Using the current pip install ray[debug] and ray[rllib], here is my minimum reproducible example #1 using dictionary observations.

This fails with the following error:
RuntimeError: Expected hidden[0] size (1, 1, 256), got [1, 32, 256]

import sys
import numpy as np
import gym
from gym import spaces
from ray.rllib.models import ModelCatalog
from ray.tune.registry import register_env
from ray import tune
from ray.rllib.models.modelv2 import restore_original_dimensions
from ray.rllib.models.modelv2 import ModelV2
from ray.rllib.models.preprocessors import get_preprocessor
from ray.rllib.models.tf.recurrent_net import RecurrentNetwork
from ray.rllib.models.torch.recurrent_net import RecurrentNetwork as TorchRNN
from ray.rllib.utils.annotations import override
from ray.rllib.utils.framework import try_import_torch
torch, nn = try_import_torch()

class TestingGym(gym.Env):
    metadata = {'render.modes': ['human']}
    def __init__(self, timesteps=5):
        self.timesteps = timesteps
        super(TestingGym, self).__init__()
        self.reward_range = (-1000, 1000)
        self.action_space = spaces.Box( low=np.array([0, 0]), high=np.array([4, 1]) )
        self.done_counter = 0
        self.input_1_shape = (16,)
        self.input_2_shape = (16,)

        self.observation_space = spaces.Dict(
            dict(
              input_1=spaces.Box(low=-np.inf, high=np.inf, shape=self.input_1_shape, dtype=np.float32),
              input_2=spaces.Box(low=-np.inf, high=np.inf, shape=self.input_2_shape, dtype=np.float32)
            )
        )
    def get_observation(self):
        curr_obs = dict( input_1 = np.random.random( self.input_1_shape ),
                                  input_2 = np.random.random( self.input_2_shape )   )
        return curr_obs

    def step(self, action):
        self.done_counter += 1
        if self.done_counter > 1000:
            done = True
        else:
            done = False
        return self.get_observation(), 1, done, {}

    def reset(self):
        self.done_counter = 0
        return self.get_observation()


def env_creator(env_config):
    env = TestingGym()
    return env

class TorchRNNModel(TorchRNN, nn.Module):
    def __init__(self,
                 obs_space,
                 action_space,
                 num_outputs,
                 model_config,
                 name,
                 fc_size=32,
                 lstm_state_size=256):
        nn.Module.__init__(self)
        super().__init__(obs_space, action_space, num_outputs, model_config,
                         name)
        self.obs_space = obs_space
        self.obs_size = get_preprocessor(obs_space)(obs_space).size
        self.fc_size = fc_size
        self.lstm_state_size = lstm_state_size

        self.input_1_fc = nn.Linear(16, 16)
        self.input_2_fc = nn.Linear(16, 16)

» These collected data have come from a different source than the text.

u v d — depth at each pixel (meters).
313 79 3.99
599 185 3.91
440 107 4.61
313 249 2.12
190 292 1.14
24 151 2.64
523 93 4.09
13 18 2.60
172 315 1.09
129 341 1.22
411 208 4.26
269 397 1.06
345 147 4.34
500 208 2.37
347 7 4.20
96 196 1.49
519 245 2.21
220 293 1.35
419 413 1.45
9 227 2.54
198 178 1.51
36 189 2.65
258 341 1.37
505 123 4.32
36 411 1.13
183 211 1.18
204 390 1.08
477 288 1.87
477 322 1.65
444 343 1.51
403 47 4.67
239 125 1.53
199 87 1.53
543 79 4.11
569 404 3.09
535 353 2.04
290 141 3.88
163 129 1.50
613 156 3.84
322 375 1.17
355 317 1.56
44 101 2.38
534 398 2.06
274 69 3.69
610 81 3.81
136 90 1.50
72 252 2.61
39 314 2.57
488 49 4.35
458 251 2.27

        self.fc1 = nn.Linear(32, self.fc_size)
        self.lstm = nn.LSTM( self.fc_size, self.lstm_state_size, batch_first=True)
        self.action_branch = nn.Linear(self.lstm_state_size, num_outputs)
        self.value_branch = nn.Linear(self.lstm_state_size, 1)
        self._features = None

    @override(ModelV2)
    def get_initial_state(self):
        h = [
            self.fc1.weight.new(1, self.lstm_state_size).zero_().squeeze(0),
            self.fc1.weight.new(1, self.lstm_state_size).zero_().squeeze(0)
        ]
        return h
    @override(ModelV2)
    def value_function(self):
        assert self._features is not None, "must call forward() first"
        return torch.reshape(self.value_branch(self._features), [-1])

    @override(TorchRNN)
    def forward_rnn(self, inputs, state, seq_lens):
        original_obs = restore_original_dimensions(
            torch.squeeze(inputs,1) , self.obs_space, "torch")

        x1 = nn.functional.relu( self.input_1_fc( original_obs['input_1'] ) )
        x2 = nn.functional.relu( self.input_2_fc( original_obs['input_2'] ) )
        # Join the outputs
        x = torch.cat((x2, x1), dim=1)

        x = nn.functional.relu(self.fc1(x))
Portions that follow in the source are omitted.